I open this section of the lesson by writing the word "awesome" on the board and we discuss what it means to them and how they use it. I tell them that we will be playing a game where they need to use their specialized sense of touch and will ask them to write the first word that comes to mind as they touch the object in the bag. I reassure them that there will be nothing in the bag that will hurt them. I continue to explain that I also want them to sketch what they think is in each bag, but not to fill out the other column; we will do that together.
After they are done, the bags remain shut. I ask my students to each take a bag and keep it closed as I ask them to reveal its contents to others in their group in numerical order. I lead the discussion by asking them to share their word. I list the examples on the board an then we brainstorm words that are more exact as I teach them the difference between using vocabulary that is vague vs. vocabulary that is precise.

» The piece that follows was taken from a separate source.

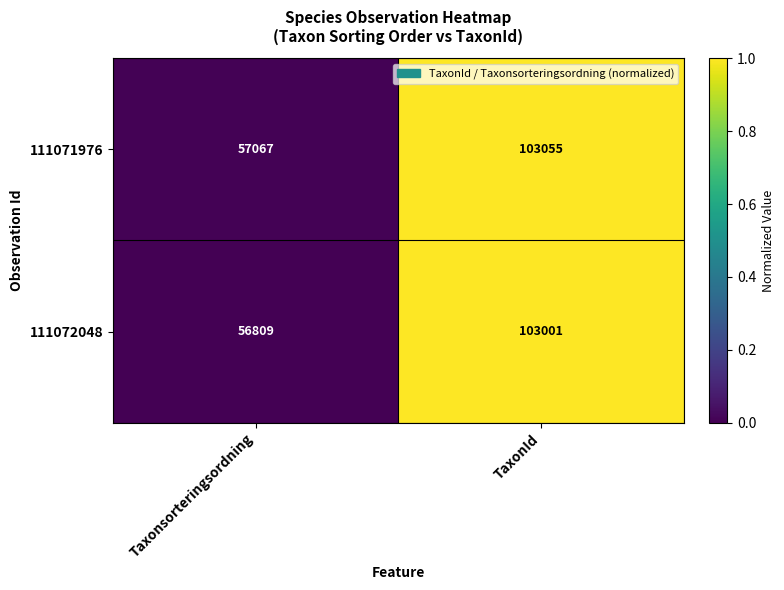

At TaxonId, list the series in order from smallest to largest.

111072048, 111071976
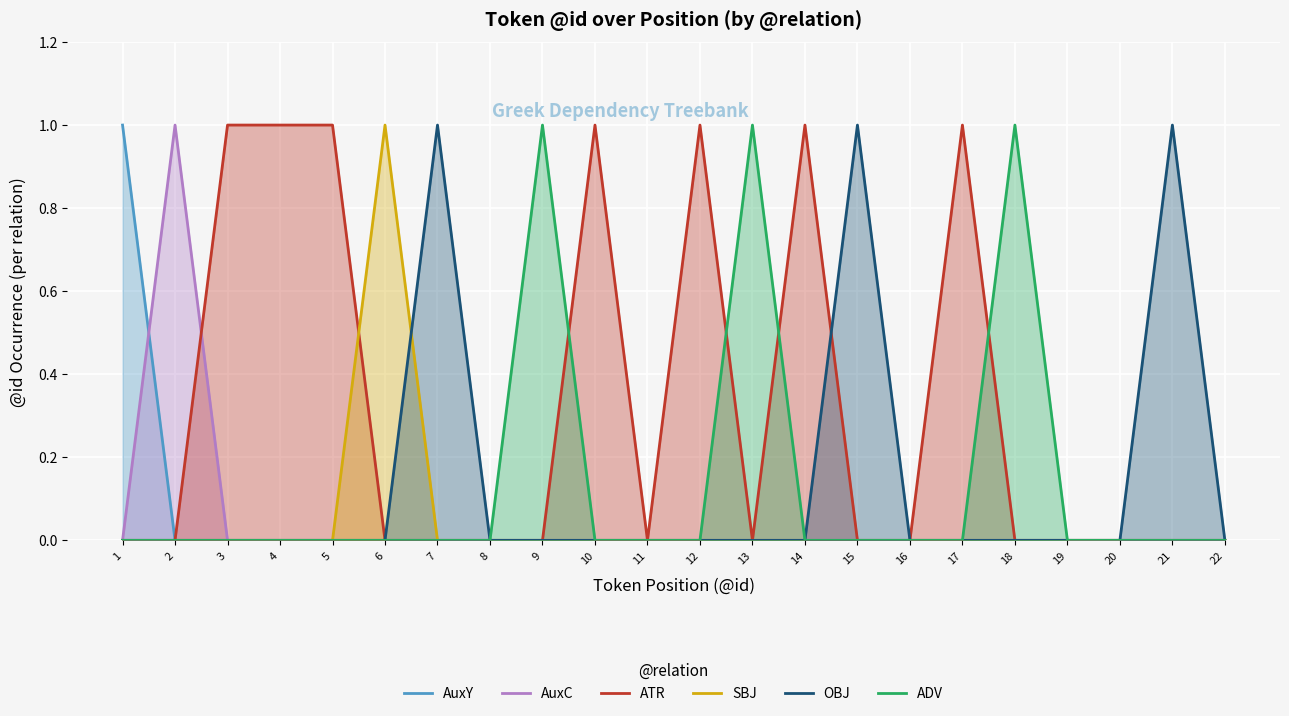

At which category does ADV reach its first local peak?

9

I close this section after each object is shared and precise words for description are shared.
To close this lesson, I gather students together to ask for "aha" moments. I question what they learned from understanding that "touch" is one of their specialized senses that they use to understand their world. I ask: Do you think that touch is an important sense to use as a scientist? What were some of the best precise words that took the place of vague words that helped us understand what was in the bag better?
Homework & Language Arts Connection: Writing in writing journal.
What am I? Pick a common household, food,toy or classroom object. Start each sentence with"I am" and use a precise describing word. Write 5 sentences and finish with the sentence "What am I?"
We will trade our journals and see if we can guess the object. They may use words that are from any of the senses.